## Page excerpt
****************************************
5 min read Last Updated : Apr 21 2021 | 3:21 AM IST
“Wine is many things. Grappa is one thing: alcohol. Grappa is wine distilled/ Humanity is many things. Market is one thing: self-interested. Market is humanity distilled/ Your job is to turn grappa back into wine, market back into humanity./ This isn’t theology. This is reality. This is the truth”
These powerful lines of Pope Francis to an elite gathering of global policy makers at the Vatican are part of the Introduction in Value(s) by Mark Carney, former governor of both Bank of England and Bank of Canada. This sets the context for the book.
This leads the reader to expect a profound dissection of the fallibilities of markets, finance and the broader neo-liberal economic thought, with a “mea culpa” of sorts by a former successful practitioner and beneficiary of the discipline. Mr Carney fulfills this expectation with aplomb.
The book is divided into three parts. The first part is about the philosophical concept of “value” in a society and the distortion of it in contemporary history; the second part is a more technical analysis of what the author believes are the trinity of modern crises — Credit, Covid and Climate; and the final part attempts to outline action plans to respond to the ills that the world confronts.
Mr Carney anchors the first part on the distinction between “price” and “value” and quotes Oscar Wilde’s aphorism, “We seem to know the price of everything but the value of nothing”. This serves as a useful framework to understand the social problems caused by excessive reliance on finance and markets in the modern world. That — the “price” of a good or service or asset, as determined by the forces of supply and demand, is an accurate and full reflection of its underlying “value” — is the underpinning of all contemporary economic ideas.
Mr Carney charts the disconnect between a market determined “price” and society determined “value” through an erudite and broad sweep of philosophical and economic history . He singles out “market fundamentalism” as the vice that has caused much of the modern world’s despair and paints an evocative picture of the perils of blind faith in markets.
Why does the market price the wages of a finance professional much higher than that of a teacher while society values them in the reverse order? Why are gifts in kind valued more than cash gifts when in-kind gifting can be far more inefficient than cash? These are the types of questions that Mr Carney poses through clever anecdotes and parables to elucidate the chasm between market and society, price and value. The author is also scathingly critical of economists’ obsession with macroeconomic metrics such as GDP and growth that seem incongruous in today’s unequal societies.
Value(s): Building a Better World For All
Author: Mark Carney
Publisher: William Collins
Price: Rs 699; Pages: 608
In the midst of this scholarly discussion, however, the book unexpectedly takes a seemingly disjointed foray into the history of money, plotting its path from gold to cryptocurrencies, interspersed with the institutional history of central banks, explanations of fractional reserve banking and so on. The second part on the triple crises of Credit, Covid and Climate is very technical for a non-economist reader, laced with figures and charts. The story of the 2008 global financial crisis induced by credit has been delivered umpteen times in the public discourse. This book adds nothing substantial, but for some anecdotes of events Mr Carney experienced in his role as a central bank governor at that time.
****************************************
(Rows excerpted from a collection)
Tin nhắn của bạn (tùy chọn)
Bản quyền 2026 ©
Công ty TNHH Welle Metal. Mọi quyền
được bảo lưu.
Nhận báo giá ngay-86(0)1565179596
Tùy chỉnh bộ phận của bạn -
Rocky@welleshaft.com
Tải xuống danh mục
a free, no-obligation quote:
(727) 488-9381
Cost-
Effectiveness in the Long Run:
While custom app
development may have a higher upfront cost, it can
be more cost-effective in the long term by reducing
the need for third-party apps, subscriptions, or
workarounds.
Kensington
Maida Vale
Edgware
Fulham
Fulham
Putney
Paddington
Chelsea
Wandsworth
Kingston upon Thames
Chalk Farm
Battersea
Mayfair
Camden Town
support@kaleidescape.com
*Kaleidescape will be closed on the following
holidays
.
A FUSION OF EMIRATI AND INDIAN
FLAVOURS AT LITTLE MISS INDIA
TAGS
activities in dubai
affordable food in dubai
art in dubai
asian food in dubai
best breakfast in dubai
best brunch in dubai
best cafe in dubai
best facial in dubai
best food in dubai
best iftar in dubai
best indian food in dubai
****************************************
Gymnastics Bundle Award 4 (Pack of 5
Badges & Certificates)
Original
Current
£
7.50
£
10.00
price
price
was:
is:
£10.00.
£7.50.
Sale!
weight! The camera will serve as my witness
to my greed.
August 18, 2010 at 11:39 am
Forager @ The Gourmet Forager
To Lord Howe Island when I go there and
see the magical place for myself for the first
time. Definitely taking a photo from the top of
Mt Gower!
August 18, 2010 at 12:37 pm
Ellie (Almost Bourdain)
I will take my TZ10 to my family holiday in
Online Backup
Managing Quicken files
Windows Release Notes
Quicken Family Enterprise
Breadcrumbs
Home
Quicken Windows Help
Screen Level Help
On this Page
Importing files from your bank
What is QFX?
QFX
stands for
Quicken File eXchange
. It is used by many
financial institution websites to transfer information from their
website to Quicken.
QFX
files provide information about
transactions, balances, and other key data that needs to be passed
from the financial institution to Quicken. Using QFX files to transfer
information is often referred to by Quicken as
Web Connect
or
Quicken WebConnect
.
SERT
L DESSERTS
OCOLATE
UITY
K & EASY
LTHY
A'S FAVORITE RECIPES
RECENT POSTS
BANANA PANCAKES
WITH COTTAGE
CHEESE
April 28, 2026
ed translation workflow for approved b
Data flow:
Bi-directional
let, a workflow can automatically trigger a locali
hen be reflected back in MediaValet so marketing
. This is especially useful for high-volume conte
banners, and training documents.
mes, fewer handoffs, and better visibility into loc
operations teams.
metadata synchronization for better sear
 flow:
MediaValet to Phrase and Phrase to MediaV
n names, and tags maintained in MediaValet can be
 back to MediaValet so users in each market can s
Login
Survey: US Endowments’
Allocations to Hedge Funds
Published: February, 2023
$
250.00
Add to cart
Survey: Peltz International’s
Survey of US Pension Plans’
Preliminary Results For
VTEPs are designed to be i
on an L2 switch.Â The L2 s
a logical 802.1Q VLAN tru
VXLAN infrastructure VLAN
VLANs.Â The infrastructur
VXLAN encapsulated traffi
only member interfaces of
****************************************
## Directions for this task
Reproduce the portion of the review of Value(s) starting with "Mr Carney anchors" and going on through "contemporary economic ideas.".

## Answer box
Mr Carney anchors the first part on the distinction between “price” and “value” and quotes Oscar Wilde’s aphorism, “We seem to know the price of everything but the value of nothing”. This serves as a useful framework to understand the social problems caused by excessive reliance on finance and markets in the modern world. That — the “price” of a good or service or asset, as determined by the forces of supply and demand, is an accurate and full reflection of its underlying “value” — is the underpinning of all contemporary economic ideas.